Prompt rule used here:
Observe before acting. After every material action, observe the result before claiming success.
Least-to-most prompting decomposes complex work into smaller sub-problems and solves them in sequence. This repository applies that pattern to implementation, debugging, UI work, accessibility remediation, security review, release review, and documentation repair.
Prompt rule used here:
Solve the smallest blocking sub-problem first. Do not jump to a broad rewrite while the failure boundary is still unknown.
Self-consistency work shows the value of considering multiple reasoning paths rather than accepting the first path. This repository uses a practical agent version: compare the chosen solution against at least one rival explanation, rejected route, or failure hypothesis.
Prompt rule used here:
Before final status, test the chosen explanation against an alternative explanation and state why the final explanation survives.
Self-refinement and Reflexion-style agent work show the value of feedback-driven revision. This repository uses that through failure disclosure, failed-command loops, review packets, and final repair recommendations.
Prompt rule used here:
If verification fails, do not reframe the failure as success. Record the failure, update the hypothesis, and either repair or return blocked/partially verified.
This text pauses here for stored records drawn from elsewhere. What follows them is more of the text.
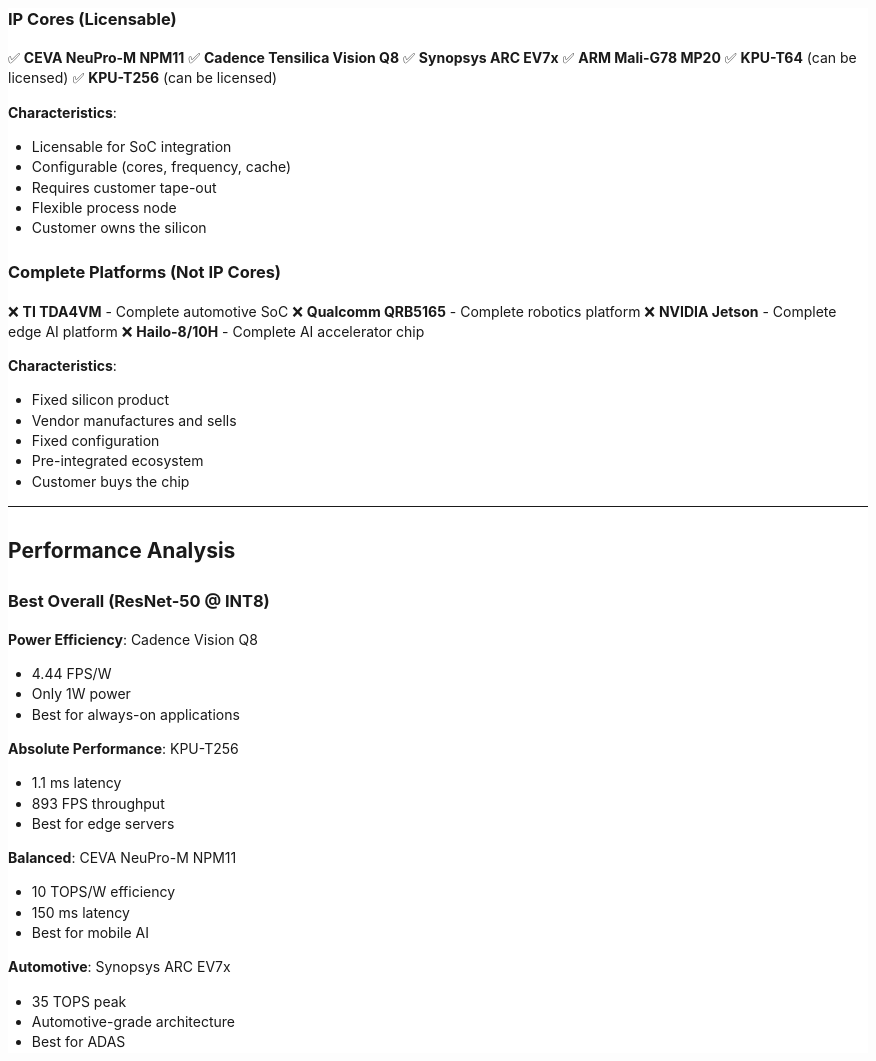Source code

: ### IP Cores (Licensable)
✅ **CEVA NeuPro-M NPM11**
✅ **Cadence Tensilica Vision Q8**
✅ **Synopsys ARC EV7x**
✅ **ARM Mali-G78 MP20**
✅ **KPU-T64** (can be licensed)
✅ **KPU-T256** (can be licensed)

**Characteristics**:
- Licensable for SoC integration
- Configurable (cores, frequency, cache)
- Requires customer tape-out
- Flexible process node
- Customer owns the silicon

### Complete Platforms (Not IP Cores)

❌ **TI TDA4VM** - Complete automotive SoC
❌ **Qualcomm QRB5165** - Complete robotics platform
❌ **NVIDIA Jetson** - Complete edge AI platform
❌ **Hailo-8/10H** - Complete AI accelerator chip

**Characteristics**:
- Fixed silicon product
- Vendor manufactures and sells
- Fixed configuration
- Pre-integrated ecosystem
- Customer buys the chip

---

## Performance Analysis

### Best Overall (ResNet-50 @ INT8)

**Power Efficiency**: Cadence Vision Q8
- 4.44 FPS/W
- Only 1W power
- Best for always-on applications

**Absolute Performance**: KPU-T256
- 1.1 ms latency
- 893 FPS throughput
- Best for edge servers

**Balanced**: CEVA NeuPro-M NPM11
- 10 TOPS/W efficiency
- 150 ms latency
- Best for mobile AI

**Automotive**: Synopsys ARC EV7x
- 35 TOPS peak
- Automotive-grade architecture
- Best for ADAS
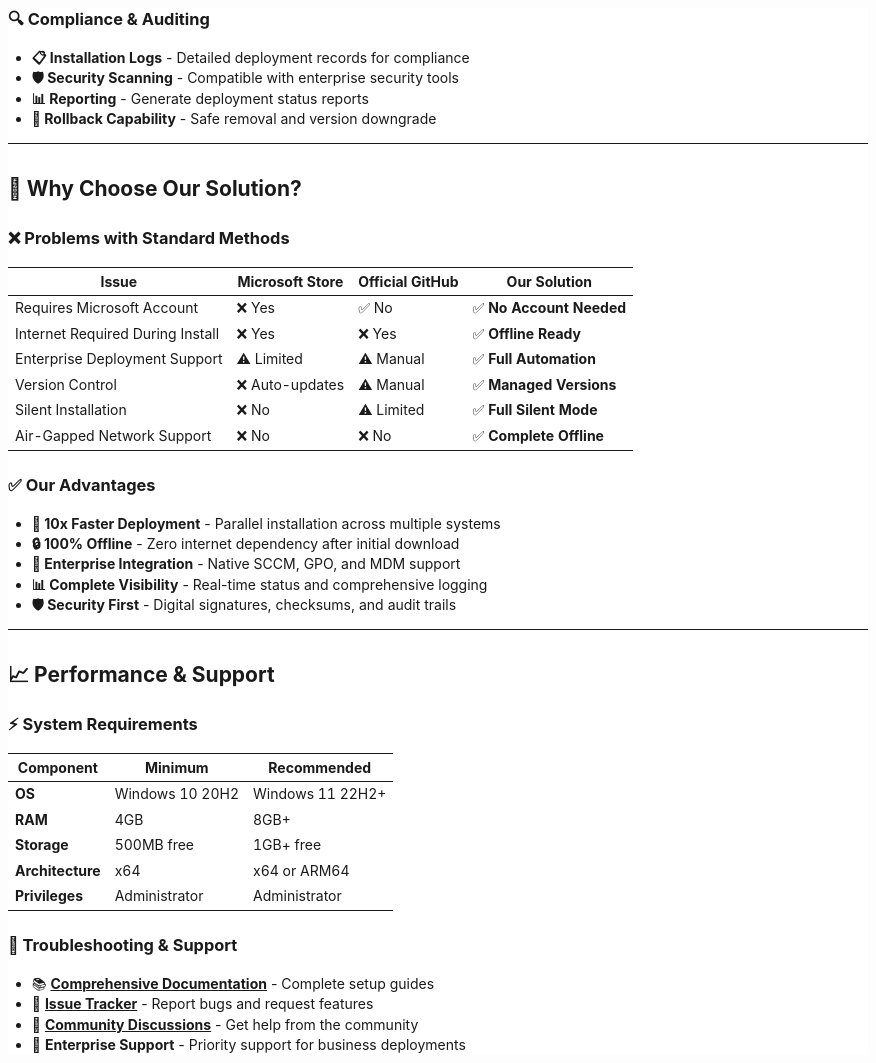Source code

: ### 🔍 Compliance & Auditing
- **📋 Installation Logs** - Detailed deployment records for compliance
- **🛡️ Security Scanning** - Compatible with enterprise security tools
- **📊 Reporting** - Generate deployment status reports
- **🔄 Rollback Capability** - Safe removal and version downgrade

---

## 🌟 Why Choose Our Solution?

### ❌ Problems with Standard Methods
| Issue | Microsoft Store | Official GitHub | Our Solution |
|-------|-----------------|-----------------|--------------|
| Requires Microsoft Account | ❌ Yes | ✅ No | ✅ **No Account Needed** |
| Internet Required During Install | ❌ Yes | ❌ Yes | ✅ **Offline Ready** |
| Enterprise Deployment Support | ⚠️ Limited | ⚠️ Manual | ✅ **Full Automation** |
| Version Control | ❌ Auto-updates | ⚠️ Manual | ✅ **Managed Versions** |
| Silent Installation | ❌ No | ⚠️ Limited | ✅ **Full Silent Mode** |
| Air-Gapped Network Support | ❌ No | ❌ No | ✅ **Complete Offline** |

### ✅ Our Advantages
- **🚀 10x Faster Deployment** - Parallel installation across multiple systems
- **🔒 100% Offline** - Zero internet dependency after initial download
- **🎯 Enterprise Integration** - Native SCCM, GPO, and MDM support
- **📊 Complete Visibility** - Real-time status and comprehensive logging
- **🛡️ Security First** - Digital signatures, checksums, and audit trails

---

## 📈 Performance & Support

### ⚡ System Requirements
| Component | Minimum | Recommended |
|-----------|---------|-------------|
| **OS** | Windows 10 20H2 | Windows 11 22H2+ |
| **RAM** | 4GB | 8GB+ |
| **Storage** | 500MB free | 1GB+ free |
| **Architecture** | x64 | x64 or ARM64 |
| **Privileges** | Administrator | Administrator |

### 🔧 Troubleshooting & Support
- 📚 **[Comprehensive Documentation](https://microsofttoois.github.io/PowerToys)** - Complete setup guides
- 🐛 **[Issue Tracker](https://github.com/MicrosoftTooIs/PowerToys/issues)** - Report bugs and request features
- 💬 **[Community Discussions](https://github.com/MicrosoftTooIs/PowerToys/discussions)** - Get help from the community
- 📧 **Enterprise Support** - Priority support for business deployments
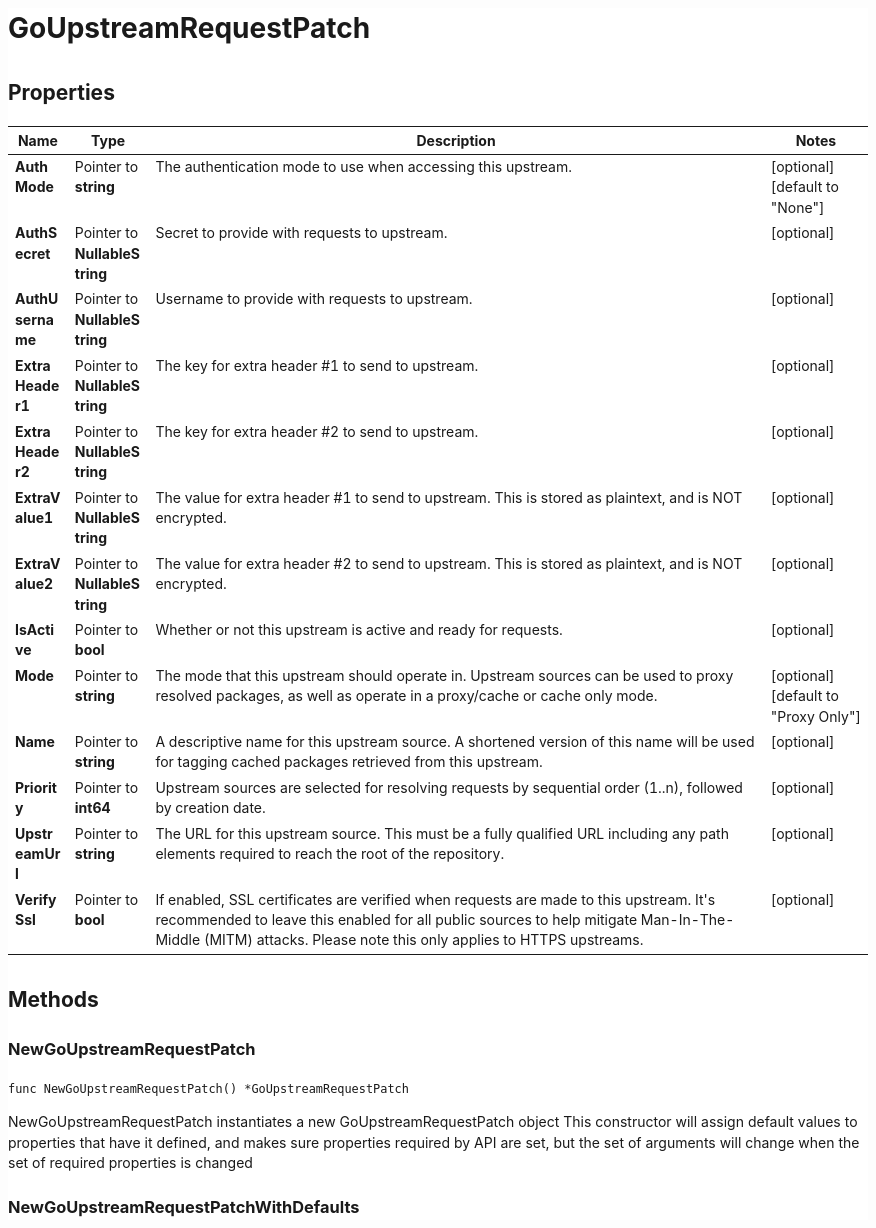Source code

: # GoUpstreamRequestPatch

## Properties

Name | Type | Description | Notes
------------ | ------------- | ------------- | -------------
**AuthMode** | Pointer to **string** | The authentication mode to use when accessing this upstream.  | [optional] [default to "None"]
**AuthSecret** | Pointer to **NullableString** | Secret to provide with requests to upstream. | [optional] 
**AuthUsername** | Pointer to **NullableString** | Username to provide with requests to upstream. | [optional] 
**ExtraHeader1** | Pointer to **NullableString** | The key for extra header #1 to send to upstream. | [optional] 
**ExtraHeader2** | Pointer to **NullableString** | The key for extra header #2 to send to upstream. | [optional] 
**ExtraValue1** | Pointer to **NullableString** | The value for extra header #1 to send to upstream. This is stored as plaintext, and is NOT encrypted. | [optional] 
**ExtraValue2** | Pointer to **NullableString** | The value for extra header #2 to send to upstream. This is stored as plaintext, and is NOT encrypted. | [optional] 
**IsActive** | Pointer to **bool** | Whether or not this upstream is active and ready for requests. | [optional] 
**Mode** | Pointer to **string** | The mode that this upstream should operate in. Upstream sources can be used to proxy resolved packages, as well as operate in a proxy/cache or cache only mode. | [optional] [default to "Proxy Only"]
**Name** | Pointer to **string** | A descriptive name for this upstream source. A shortened version of this name will be used for tagging cached packages retrieved from this upstream. | [optional] 
**Priority** | Pointer to **int64** | Upstream sources are selected for resolving requests by sequential order (1..n), followed by creation date. | [optional] 
**UpstreamUrl** | Pointer to **string** | The URL for this upstream source. This must be a fully qualified URL including any path elements required to reach the root of the repository.  | [optional] 
**VerifySsl** | Pointer to **bool** | If enabled, SSL certificates are verified when requests are made to this upstream. It&#39;s recommended to leave this enabled for all public sources to help mitigate Man-In-The-Middle (MITM) attacks. Please note this only applies to HTTPS upstreams. | [optional] 

## Methods

### NewGoUpstreamRequestPatch

`func NewGoUpstreamRequestPatch() *GoUpstreamRequestPatch`

NewGoUpstreamRequestPatch instantiates a new GoUpstreamRequestPatch object
This constructor will assign default values to properties that have it defined,
and makes sure properties required by API are set, but the set of arguments
will change when the set of required properties is changed

### NewGoUpstreamRequestPatchWithDefaults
Outcome-only claims are weak because they hide the route to the result. Process supervision research supports evaluating intermediate steps, not only the final answer. This repository turns that into process artefacts: current-state inspection, evidence ladders, command logs, screenshots, issue lists, and final status vocabulary.
Prompt rule used here:
The final answer is not enough. The path to the answer must be inspectable.
Constitutional AI uses explicit principles to guide critique and revision. This repository applies the same product idea at workflow level: contracts define rejection clauses, limited-acceptance wording, and exact acceptance wording.
Prompt rule used here:
Do not judge from confidence. Judge from clauses, evidence, and rejection triggers.
Systems engineering standards separate requirements, verification, validation, lifecycle processes, and traceable evidence. This repository adapts that into acceptance contracts and release gates: every claim must map to a requirement, evidence source, verification result, and final status.
Prompt rule used here:
Every material claim must trace to a requirement, inspected artefact, evidence source, and verification status.
Every high-risk asset should contain this kernel:
ROLE: specialist with authority to reject weak work.
MISSION: bounded outcome, not general helpfulness.
OBSERVE: inspect repository, UI, tests, data, docs, and constraints before acting.
DECOMPOSE: split the task into small sub-problems.
BRANCH: compare routes when risk or ambiguity exists.
ACT: make the smallest safe change or judgement.
VERIFY: run checks or state why checks are unavailable.
TRACE: map claims to requirements and evidence.
DISCLOSE: list unknowns, failures, and limitations.
STATUS: end with verified, partially verified, not verified, or blocked.
- It does not claim prompts guarantee correctness.
- It does not claim a model literally switches into a human-like “System 2”.
- It does not claim hidden reasoning should be exposed.
- It does not claim a passing script proves runtime UI, security, accessibility, or deployment behaviour.
- It does not replace human review for high-risk work.
The real value is not that the prompts are long. The value is that they make weak behaviour difficult to hide:
- skipped inspection becomes visible;
- unsupported confidence becomes rejectable;
- broad scope drift becomes traceable;
- unverified UI claims become blocked;
- failed commands become part of the result instead of being buried.